Collected data —

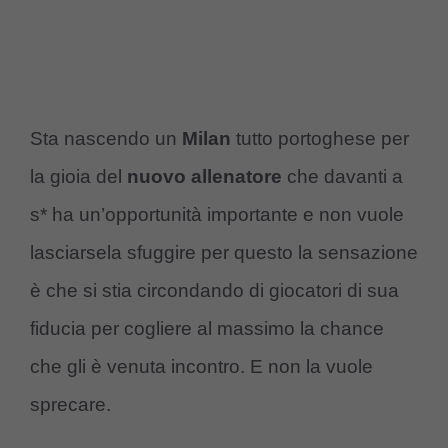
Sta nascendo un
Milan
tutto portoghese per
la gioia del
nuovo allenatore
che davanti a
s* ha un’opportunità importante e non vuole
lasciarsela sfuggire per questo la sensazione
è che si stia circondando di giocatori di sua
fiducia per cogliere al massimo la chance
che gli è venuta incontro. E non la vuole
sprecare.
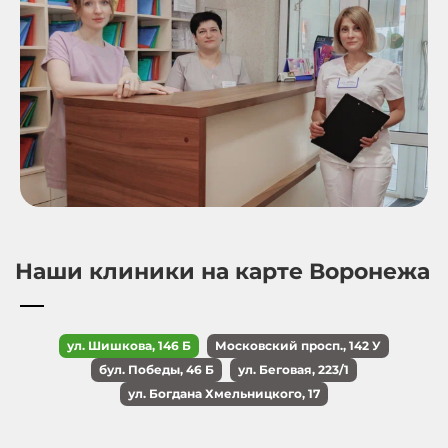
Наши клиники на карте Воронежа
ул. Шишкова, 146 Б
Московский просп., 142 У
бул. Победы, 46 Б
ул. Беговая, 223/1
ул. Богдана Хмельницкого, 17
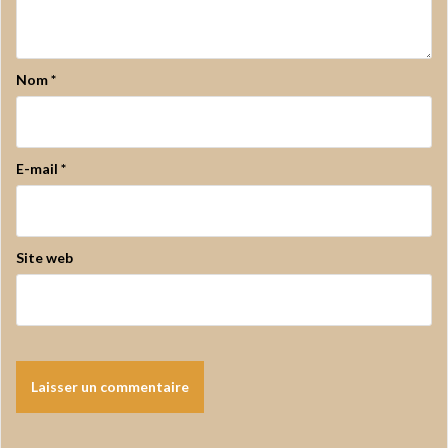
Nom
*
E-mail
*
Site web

Exercise objective — Nothing but lines that contain "vuole" should appear in the answer. Copy each from the records.

Exercise solution —
s* ha un’opportunità importante e non vuole
che gli è venuta incontro. E non la vuole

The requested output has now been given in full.